And that’s just the thing: We don’t need any more evidence that building the Hoover Dam was a dreadful experience. The program notes explain in detail what went on during that period, and the play doesn’t tell us anything more, making either the program or the play superfluous. The focus shouldn’t be how awful things were, and yet it is. There is precious little attention to individual stories, the human dramas that would make the play compelling. We are TOLD about the deaths of many people, but only one or two whom we are actually acquainted with (and even then, only superficially).

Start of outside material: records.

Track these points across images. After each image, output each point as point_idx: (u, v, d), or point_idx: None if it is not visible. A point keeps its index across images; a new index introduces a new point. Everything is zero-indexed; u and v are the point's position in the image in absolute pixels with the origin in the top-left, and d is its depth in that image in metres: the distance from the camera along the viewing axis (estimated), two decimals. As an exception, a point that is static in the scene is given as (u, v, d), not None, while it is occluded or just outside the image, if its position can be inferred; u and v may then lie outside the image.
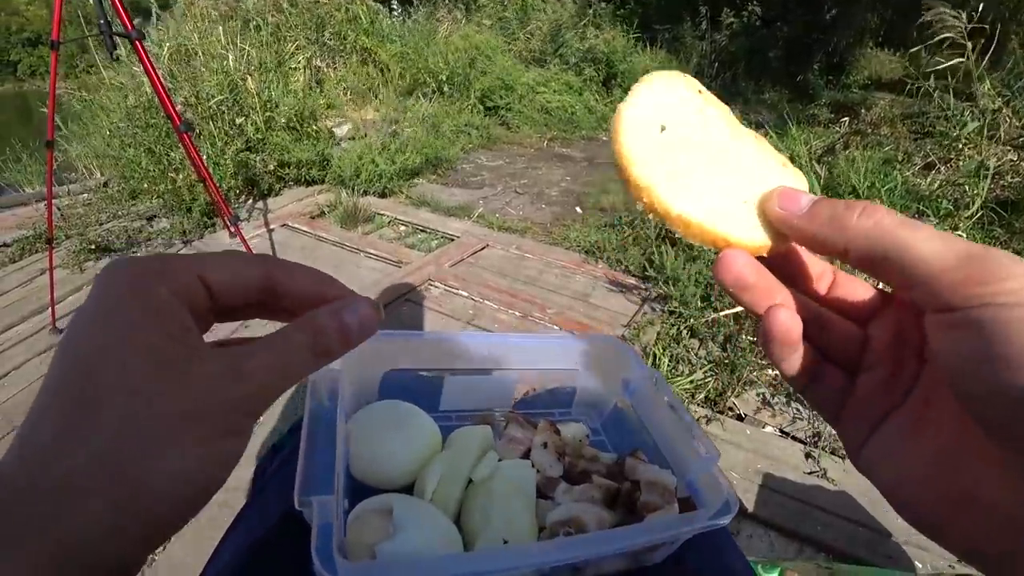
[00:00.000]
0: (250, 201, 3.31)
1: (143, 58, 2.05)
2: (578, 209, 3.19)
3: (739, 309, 2.12)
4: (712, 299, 2.18)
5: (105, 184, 3.63)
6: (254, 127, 3.44)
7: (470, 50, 5.11)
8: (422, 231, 2.91)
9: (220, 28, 4.23)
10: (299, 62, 4.63)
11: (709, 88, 0.25)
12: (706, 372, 1.94)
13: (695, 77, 0.25)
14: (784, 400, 1.84)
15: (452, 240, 2.75)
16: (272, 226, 2.94)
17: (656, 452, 0.48)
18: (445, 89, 4.78)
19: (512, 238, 2.76)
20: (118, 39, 2.18)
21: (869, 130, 3.77)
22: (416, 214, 3.05)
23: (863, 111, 4.38)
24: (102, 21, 2.05)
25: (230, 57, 3.91)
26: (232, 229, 2.75)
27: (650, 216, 0.24)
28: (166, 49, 4.00)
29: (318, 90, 4.58)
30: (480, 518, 0.41)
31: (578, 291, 2.33)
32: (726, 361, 1.96)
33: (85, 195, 3.49)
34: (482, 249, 2.63)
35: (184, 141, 2.20)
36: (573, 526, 0.39)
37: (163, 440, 0.18)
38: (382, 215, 3.05)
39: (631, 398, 0.52)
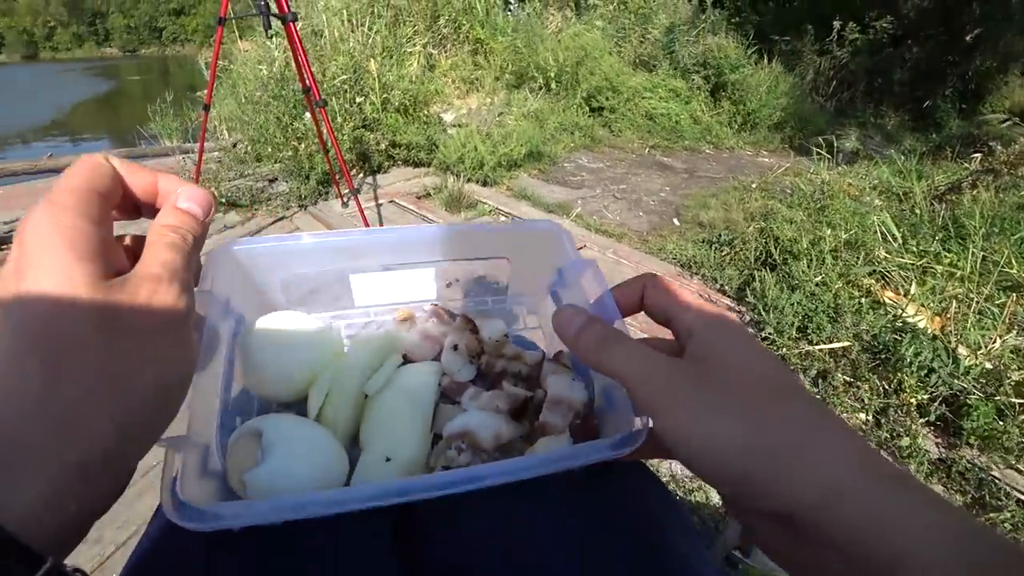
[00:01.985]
0: (360, 175, 3.51)
1: (295, 38, 2.24)
2: (675, 221, 3.15)
3: (837, 345, 2.04)
4: (809, 331, 2.12)
5: (234, 145, 3.96)
6: (372, 107, 3.63)
7: (578, 49, 5.12)
8: (521, 224, 2.98)
9: (346, 11, 4.47)
10: (415, 47, 4.82)
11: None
12: (792, 406, 1.89)
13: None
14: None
15: (550, 237, 2.79)
16: (381, 201, 3.12)
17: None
18: (552, 86, 4.81)
19: (608, 242, 2.78)
20: (272, 18, 2.38)
21: (1004, 170, 3.45)
22: (516, 206, 3.13)
23: (999, 147, 4.01)
24: (261, 3, 2.25)
25: (353, 39, 4.14)
26: (344, 199, 2.95)
27: None
28: (298, 27, 4.27)
29: (429, 76, 4.76)
30: (368, 433, 0.38)
31: (670, 303, 2.31)
32: (816, 396, 1.90)
33: (216, 153, 3.83)
34: (579, 249, 2.66)
35: (320, 116, 2.38)
36: (466, 440, 0.37)
37: (142, 336, 0.23)
38: (484, 203, 3.15)
39: (562, 291, 0.44)
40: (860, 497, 0.22)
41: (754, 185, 3.59)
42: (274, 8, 2.28)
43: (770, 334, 2.12)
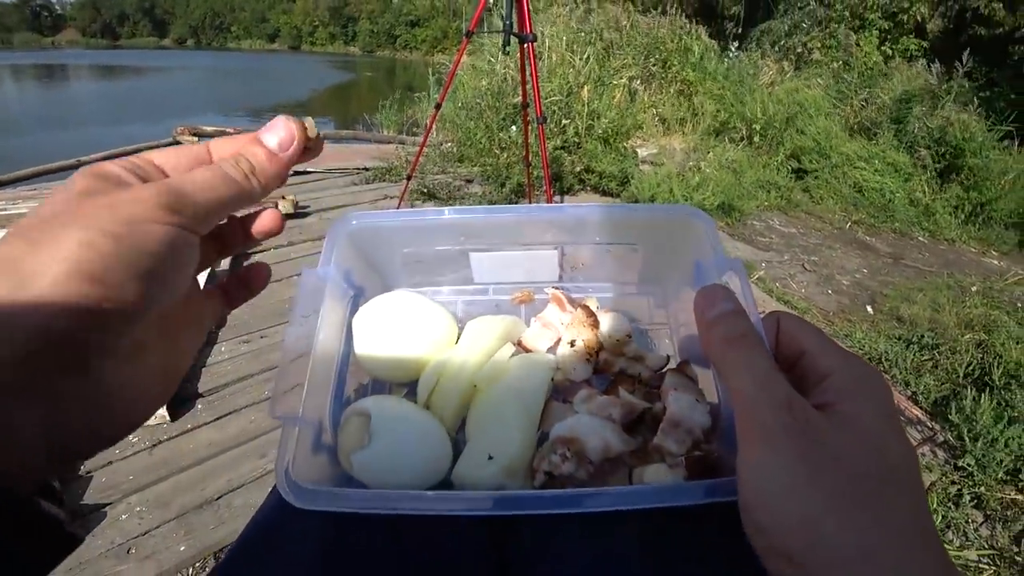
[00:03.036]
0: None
1: (531, 58, 2.43)
2: (869, 308, 2.84)
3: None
4: (1023, 476, 1.78)
5: (441, 144, 4.40)
6: (575, 131, 3.81)
7: (792, 105, 4.85)
8: (698, 273, 2.92)
9: (565, 39, 4.73)
10: (621, 80, 4.94)
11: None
12: (982, 556, 1.60)
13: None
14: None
15: (728, 293, 2.68)
16: (563, 221, 3.25)
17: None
18: (755, 139, 4.62)
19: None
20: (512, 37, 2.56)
21: None
22: (695, 253, 3.06)
23: None
24: (507, 22, 2.46)
25: (568, 65, 4.38)
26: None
27: None
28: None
29: (630, 110, 4.85)
30: (474, 426, 0.37)
31: (850, 395, 2.10)
32: (1017, 558, 1.58)
33: (426, 148, 4.27)
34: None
35: (537, 131, 2.55)
36: (572, 447, 0.34)
37: (102, 228, 0.21)
38: (662, 244, 3.14)
39: (695, 290, 0.37)
40: None
41: (975, 288, 3.11)
42: (516, 28, 2.48)
43: (969, 465, 1.83)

The play is often poetic, even lyrical, and there is often much beauty in its language. And while the show is unquestionably unusual, it does not come off as pretentious or weird-just-to-be-weird. The hard-working cast seems earnest about what they’re doing, and certainly deserves credit for that. Watching the play, though, is more of an academic endeavor than an enjoyable or thought-provoking night out at the theater.
This review was edited quite badly in publication, with the next-to-last paragraph being removed (except for the word "superficially," which mysteriously remained, floating there in space, not part of any sentence).
This was the the topper in a BYU season of plays that practically dared you to like them. From the erudite and difficult "School for Scandal" to the intentionally actionless "Cherry Orchard" to this one, the season was punctuated with unusual choices. Some of them, like "Children of Eden," were popular successes; others, like "Voices from Black Canyon," were so unorthodox that you really can't blame audiences for not showing up. You have to give BYU credit, though, for not just doing the same old stuff all the time.
Jet-lagged, I dozed off for a moment during this play, which was highly embarrassing. To add to my embarrassment, a year later at the annual theater department banquet, someone performed a song telling the whole story of my falling asleep. I wasn't there, but heard about it later, and it seemed quite funny. It was all done in the spirit of good humor, I believe, though one can never be sure.